2016           15                                   zero

2017           16                                   zero

2018           17                                   zero

2019           18                           $20,877.60

2020           19                                   $20,877.60

2021           21                                   $20,877.60

2022           22                                   $20,877.60

2023           23                                   $20,877.60

2024           24                                   $20,877.60

2025           25                                   $20,877.60

2026           26                                   $20,877.60

2027           27                                   $20,877.60

2028           28                                   $20,877.60

2029           29                                   $20,877.60 (Last Payment Year)

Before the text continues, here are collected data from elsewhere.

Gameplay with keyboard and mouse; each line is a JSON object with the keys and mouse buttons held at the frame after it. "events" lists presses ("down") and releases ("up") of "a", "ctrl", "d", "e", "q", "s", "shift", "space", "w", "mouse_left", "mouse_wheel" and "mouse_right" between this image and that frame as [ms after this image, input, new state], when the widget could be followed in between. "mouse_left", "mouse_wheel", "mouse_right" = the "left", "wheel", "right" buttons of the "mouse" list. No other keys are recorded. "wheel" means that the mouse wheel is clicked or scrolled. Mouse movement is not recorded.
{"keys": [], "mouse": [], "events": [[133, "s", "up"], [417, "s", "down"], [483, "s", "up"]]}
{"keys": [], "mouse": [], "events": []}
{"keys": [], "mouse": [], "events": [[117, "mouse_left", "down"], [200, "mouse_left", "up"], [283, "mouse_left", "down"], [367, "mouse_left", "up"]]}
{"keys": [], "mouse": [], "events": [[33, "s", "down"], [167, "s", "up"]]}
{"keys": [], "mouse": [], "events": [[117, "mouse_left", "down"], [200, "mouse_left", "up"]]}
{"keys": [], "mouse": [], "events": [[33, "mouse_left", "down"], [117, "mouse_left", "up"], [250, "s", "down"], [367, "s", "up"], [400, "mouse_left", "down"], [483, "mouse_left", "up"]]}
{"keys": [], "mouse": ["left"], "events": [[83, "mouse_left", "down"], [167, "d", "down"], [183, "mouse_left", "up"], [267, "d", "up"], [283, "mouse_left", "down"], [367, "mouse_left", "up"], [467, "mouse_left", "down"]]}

2030           30                                   zero etc..

TOTAL PAYOUT                                           $250,531.20

Metropolitan Life,  a 2015 quotation, as an example,  courtesy of Michael Gunn, Forge Consulting, Columbia, S.C., an established firm in the area of structured settlements and other litigation related financial planning.    Forge Consulting, Inc.

TAX ADVANTAGES OF A STRUCTURED SETTLEMENT

Provisions of the United States Code specifically exclude from the definition of taxable income, money from settlements for personal injury; and therefore, the a hypothetical would not be taxable, even if paid in a lump sum.   But if the annuity was purchased as a structured payment for lost profits etc..,, not personal injury related, there would be tax consequences that need to be considered.